▸ What you will do
Present the entry lines below as a Markdown table with the columns Row and Entry line. Start with the line containing "genus: Hordeum", continue through the line containing "genus: Grallina", number each row in sequence, and omit any blank lines.

▸ Data provided
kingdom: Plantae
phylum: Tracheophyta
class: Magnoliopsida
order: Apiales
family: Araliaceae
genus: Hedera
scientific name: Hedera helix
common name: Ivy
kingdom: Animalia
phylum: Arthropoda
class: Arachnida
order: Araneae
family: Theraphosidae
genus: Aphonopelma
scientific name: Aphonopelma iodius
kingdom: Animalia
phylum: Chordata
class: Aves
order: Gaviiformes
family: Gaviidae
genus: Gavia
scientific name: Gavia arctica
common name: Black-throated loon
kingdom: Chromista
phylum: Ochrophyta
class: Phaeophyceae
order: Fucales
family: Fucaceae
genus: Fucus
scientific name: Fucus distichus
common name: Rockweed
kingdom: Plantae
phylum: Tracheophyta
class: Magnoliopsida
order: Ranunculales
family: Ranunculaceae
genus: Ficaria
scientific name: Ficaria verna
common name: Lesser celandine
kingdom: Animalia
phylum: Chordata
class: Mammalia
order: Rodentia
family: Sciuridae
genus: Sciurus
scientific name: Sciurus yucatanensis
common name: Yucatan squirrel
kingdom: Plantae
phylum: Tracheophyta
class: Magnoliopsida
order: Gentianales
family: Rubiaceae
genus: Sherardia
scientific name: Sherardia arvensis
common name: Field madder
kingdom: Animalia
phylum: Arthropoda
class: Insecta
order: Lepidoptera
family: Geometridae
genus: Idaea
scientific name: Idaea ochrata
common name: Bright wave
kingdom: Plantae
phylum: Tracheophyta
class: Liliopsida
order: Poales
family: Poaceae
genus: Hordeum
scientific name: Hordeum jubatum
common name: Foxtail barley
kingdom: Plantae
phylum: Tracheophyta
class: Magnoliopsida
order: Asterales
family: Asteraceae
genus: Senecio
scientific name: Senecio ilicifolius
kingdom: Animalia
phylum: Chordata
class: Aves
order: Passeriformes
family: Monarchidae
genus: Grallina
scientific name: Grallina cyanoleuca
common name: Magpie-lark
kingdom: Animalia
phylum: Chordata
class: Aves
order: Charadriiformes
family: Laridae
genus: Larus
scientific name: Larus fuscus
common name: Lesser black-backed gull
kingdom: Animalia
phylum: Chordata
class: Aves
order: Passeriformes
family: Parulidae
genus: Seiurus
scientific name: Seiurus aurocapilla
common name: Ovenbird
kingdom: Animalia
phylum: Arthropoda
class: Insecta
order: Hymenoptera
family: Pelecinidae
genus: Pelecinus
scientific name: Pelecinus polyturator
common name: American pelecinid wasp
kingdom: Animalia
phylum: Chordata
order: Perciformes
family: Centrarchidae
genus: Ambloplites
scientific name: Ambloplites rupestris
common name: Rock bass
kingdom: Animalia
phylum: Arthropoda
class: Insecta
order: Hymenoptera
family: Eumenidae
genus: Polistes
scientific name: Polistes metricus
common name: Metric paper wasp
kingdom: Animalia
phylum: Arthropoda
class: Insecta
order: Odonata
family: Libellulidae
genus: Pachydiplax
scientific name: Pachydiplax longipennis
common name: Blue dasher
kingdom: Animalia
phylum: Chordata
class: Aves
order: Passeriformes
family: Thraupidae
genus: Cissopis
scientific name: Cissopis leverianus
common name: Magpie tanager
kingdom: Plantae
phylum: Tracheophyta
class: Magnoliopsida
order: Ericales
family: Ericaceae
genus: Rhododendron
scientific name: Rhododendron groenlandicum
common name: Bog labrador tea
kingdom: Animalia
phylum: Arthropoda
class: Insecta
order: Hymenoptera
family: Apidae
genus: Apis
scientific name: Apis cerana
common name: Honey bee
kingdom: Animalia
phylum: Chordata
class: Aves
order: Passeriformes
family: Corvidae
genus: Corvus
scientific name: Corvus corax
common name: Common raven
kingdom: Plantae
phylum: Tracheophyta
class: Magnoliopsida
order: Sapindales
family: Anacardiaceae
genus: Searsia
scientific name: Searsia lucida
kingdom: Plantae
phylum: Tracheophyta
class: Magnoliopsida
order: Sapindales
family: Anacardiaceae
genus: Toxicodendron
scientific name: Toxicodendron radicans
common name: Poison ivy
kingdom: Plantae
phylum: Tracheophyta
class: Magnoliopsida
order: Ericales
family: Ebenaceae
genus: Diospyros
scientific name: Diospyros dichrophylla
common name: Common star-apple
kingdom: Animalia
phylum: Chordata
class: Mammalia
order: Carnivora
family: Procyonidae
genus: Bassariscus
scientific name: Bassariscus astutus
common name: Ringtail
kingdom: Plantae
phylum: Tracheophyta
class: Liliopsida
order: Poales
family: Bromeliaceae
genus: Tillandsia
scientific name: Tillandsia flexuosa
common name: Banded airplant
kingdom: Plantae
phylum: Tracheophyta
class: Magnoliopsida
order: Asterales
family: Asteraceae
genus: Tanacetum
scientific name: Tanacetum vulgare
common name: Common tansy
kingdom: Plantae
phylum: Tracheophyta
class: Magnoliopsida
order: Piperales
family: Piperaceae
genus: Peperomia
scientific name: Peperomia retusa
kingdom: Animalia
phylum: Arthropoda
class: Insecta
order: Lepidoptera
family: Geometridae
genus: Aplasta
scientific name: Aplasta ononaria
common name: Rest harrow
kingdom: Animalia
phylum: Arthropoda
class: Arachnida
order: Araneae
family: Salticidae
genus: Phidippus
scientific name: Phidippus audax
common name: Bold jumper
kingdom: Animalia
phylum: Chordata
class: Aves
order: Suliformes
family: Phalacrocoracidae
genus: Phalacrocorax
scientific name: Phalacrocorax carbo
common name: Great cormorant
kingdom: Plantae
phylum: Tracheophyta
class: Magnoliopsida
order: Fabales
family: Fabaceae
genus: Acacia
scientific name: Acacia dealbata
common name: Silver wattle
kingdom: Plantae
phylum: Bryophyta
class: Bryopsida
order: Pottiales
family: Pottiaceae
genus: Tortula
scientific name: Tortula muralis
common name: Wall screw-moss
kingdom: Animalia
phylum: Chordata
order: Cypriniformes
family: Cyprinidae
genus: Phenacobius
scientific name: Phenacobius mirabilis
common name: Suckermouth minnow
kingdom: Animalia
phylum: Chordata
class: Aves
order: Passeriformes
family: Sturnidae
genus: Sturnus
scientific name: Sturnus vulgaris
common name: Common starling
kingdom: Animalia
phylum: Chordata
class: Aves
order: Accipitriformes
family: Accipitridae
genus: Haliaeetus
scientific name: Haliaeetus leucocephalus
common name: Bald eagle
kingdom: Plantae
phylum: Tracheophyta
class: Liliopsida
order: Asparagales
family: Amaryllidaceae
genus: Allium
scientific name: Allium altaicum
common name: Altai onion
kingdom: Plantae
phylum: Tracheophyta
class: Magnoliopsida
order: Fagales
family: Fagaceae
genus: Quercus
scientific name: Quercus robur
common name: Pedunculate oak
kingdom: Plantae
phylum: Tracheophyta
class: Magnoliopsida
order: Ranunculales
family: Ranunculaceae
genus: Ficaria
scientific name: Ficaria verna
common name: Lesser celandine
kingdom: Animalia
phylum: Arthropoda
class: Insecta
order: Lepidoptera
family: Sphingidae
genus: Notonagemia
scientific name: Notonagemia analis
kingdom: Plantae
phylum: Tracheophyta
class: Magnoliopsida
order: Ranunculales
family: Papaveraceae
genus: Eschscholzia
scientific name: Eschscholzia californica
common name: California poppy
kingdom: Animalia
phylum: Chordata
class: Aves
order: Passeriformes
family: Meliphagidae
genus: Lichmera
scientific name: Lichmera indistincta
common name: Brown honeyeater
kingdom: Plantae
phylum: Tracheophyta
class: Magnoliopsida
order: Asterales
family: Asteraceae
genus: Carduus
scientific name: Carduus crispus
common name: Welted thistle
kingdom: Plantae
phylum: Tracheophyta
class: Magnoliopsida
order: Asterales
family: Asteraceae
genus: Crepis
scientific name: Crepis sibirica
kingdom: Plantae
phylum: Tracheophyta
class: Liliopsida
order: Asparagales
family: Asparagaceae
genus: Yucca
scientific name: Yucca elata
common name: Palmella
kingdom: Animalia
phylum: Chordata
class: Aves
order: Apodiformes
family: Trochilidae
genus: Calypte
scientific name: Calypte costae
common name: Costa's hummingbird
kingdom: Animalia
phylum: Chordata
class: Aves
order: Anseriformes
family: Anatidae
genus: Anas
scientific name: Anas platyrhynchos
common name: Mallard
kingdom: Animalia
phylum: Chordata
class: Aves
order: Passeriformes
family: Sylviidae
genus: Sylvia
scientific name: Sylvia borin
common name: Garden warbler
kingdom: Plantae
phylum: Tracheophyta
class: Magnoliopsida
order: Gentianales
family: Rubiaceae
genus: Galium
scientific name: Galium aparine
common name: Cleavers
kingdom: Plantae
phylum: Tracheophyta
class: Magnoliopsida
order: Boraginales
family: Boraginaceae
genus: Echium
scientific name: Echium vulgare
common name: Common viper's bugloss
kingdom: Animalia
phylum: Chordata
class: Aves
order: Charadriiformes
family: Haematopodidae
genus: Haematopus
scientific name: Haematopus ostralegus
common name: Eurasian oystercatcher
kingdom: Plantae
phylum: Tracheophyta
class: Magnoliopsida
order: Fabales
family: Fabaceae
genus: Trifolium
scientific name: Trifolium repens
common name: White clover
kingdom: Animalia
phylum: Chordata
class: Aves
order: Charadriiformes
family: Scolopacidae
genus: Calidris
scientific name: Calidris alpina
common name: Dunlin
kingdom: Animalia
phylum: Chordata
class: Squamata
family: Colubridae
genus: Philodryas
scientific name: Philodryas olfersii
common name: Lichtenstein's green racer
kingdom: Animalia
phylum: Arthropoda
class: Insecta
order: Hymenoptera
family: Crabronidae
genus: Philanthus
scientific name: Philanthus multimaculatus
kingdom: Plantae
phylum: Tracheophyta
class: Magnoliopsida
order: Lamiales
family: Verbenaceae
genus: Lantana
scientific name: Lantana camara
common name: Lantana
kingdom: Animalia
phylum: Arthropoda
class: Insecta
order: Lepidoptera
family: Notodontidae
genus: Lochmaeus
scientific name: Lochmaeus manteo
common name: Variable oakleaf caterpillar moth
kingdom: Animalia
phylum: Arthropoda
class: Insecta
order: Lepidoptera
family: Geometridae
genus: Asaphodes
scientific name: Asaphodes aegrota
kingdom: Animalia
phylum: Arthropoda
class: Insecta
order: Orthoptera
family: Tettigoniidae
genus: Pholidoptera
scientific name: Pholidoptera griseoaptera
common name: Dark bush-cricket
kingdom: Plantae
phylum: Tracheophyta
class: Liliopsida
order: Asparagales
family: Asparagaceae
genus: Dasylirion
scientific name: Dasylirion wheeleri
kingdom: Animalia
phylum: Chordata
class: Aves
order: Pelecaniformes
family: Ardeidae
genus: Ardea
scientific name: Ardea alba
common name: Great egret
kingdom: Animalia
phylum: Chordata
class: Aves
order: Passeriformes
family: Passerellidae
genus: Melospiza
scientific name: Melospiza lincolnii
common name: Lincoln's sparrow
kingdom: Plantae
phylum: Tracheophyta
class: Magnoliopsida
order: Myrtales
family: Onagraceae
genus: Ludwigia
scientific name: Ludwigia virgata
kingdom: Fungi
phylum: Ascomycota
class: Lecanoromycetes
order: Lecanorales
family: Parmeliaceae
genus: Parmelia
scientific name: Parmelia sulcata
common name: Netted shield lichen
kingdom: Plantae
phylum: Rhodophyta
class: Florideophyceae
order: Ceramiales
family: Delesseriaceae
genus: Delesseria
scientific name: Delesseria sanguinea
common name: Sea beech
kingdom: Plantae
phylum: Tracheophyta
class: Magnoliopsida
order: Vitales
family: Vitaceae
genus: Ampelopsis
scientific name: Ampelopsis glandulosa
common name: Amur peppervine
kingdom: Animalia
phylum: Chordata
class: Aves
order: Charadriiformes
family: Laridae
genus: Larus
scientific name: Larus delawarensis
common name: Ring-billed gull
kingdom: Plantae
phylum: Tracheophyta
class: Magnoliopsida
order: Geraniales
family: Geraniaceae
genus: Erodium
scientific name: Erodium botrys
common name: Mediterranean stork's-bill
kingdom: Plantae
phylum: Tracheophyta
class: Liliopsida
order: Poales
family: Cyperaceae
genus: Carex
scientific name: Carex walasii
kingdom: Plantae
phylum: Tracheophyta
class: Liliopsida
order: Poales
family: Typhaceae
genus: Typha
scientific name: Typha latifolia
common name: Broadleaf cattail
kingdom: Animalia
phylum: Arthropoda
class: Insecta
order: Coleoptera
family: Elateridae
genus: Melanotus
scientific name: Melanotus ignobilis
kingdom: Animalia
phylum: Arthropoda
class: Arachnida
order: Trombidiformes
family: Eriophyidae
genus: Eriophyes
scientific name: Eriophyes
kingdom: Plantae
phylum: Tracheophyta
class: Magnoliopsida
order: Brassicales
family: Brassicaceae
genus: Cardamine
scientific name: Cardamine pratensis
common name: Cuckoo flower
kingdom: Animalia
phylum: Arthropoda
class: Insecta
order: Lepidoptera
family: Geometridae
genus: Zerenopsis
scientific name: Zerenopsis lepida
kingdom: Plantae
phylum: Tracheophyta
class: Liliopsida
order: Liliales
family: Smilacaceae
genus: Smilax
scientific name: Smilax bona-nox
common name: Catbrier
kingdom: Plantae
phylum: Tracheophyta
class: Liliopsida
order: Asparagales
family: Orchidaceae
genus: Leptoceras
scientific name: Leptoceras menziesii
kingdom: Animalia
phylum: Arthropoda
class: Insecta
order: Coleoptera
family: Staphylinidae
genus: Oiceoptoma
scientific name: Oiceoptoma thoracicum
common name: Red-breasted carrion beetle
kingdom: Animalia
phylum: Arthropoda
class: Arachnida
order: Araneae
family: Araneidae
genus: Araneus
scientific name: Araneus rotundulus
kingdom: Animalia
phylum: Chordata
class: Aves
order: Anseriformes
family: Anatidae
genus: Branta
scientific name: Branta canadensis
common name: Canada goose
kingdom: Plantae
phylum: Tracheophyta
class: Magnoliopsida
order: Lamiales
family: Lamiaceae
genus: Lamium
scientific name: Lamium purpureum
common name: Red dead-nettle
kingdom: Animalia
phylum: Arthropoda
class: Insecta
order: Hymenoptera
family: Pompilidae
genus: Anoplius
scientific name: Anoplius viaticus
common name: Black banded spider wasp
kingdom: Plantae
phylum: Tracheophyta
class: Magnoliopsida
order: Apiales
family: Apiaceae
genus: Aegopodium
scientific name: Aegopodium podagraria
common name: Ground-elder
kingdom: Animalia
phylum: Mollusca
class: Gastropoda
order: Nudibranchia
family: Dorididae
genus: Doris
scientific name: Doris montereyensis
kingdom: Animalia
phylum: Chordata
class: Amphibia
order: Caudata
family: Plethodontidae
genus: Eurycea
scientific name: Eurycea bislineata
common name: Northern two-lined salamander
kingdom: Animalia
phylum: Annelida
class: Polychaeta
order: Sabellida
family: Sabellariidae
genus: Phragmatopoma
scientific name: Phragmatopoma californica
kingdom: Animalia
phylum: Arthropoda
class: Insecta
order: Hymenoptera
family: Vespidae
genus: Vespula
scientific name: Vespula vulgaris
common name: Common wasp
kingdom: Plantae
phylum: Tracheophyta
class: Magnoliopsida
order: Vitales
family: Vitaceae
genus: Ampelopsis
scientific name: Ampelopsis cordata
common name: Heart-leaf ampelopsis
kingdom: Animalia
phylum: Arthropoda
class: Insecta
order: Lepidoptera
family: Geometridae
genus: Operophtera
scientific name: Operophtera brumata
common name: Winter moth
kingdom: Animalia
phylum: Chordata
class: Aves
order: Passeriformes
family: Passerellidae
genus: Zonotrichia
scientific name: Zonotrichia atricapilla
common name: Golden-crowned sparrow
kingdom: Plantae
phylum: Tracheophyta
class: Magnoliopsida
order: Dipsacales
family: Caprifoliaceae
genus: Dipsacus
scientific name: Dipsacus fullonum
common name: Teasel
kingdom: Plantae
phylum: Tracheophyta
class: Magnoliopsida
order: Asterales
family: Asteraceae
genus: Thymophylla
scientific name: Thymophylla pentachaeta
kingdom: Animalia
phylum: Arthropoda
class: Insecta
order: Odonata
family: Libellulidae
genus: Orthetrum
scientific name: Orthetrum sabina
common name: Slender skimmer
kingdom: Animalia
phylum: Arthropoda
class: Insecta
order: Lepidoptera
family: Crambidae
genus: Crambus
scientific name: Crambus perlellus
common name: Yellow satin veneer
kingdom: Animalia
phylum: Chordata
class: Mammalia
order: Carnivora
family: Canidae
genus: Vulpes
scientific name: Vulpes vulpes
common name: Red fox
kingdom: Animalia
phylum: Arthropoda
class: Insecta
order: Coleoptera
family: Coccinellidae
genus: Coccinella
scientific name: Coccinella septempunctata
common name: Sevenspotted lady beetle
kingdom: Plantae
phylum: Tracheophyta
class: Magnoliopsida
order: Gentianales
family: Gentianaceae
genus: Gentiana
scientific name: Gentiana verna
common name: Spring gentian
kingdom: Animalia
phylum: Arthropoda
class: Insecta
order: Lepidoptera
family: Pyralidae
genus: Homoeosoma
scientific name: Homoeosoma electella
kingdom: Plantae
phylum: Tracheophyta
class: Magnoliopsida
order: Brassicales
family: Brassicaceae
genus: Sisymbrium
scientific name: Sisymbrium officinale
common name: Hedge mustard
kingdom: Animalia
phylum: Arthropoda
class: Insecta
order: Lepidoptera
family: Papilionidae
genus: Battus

▸ Full answer
| Row | Entry line |
|---|---|
| 1 | genus: Hordeum |
| 2 | scientific name: Hordeum jubatum |
| 3 | common name: Foxtail barley |
| 4 | kingdom: Plantae |
| 5 | phylum: Tracheophyta |
| 6 | class: Magnoliopsida |
| 7 | order: Asterales |
| 8 | family: Asteraceae |
| 9 | genus: Senecio |
| 10 | scientific name: Senecio ilicifolius |
| 11 | kingdom: Animalia |
| 12 | phylum: Chordata |
| 13 | class: Aves |
| 14 | order: Passeriformes |
| 15 | family: Monarchidae |
| 16 | genus: Grallina |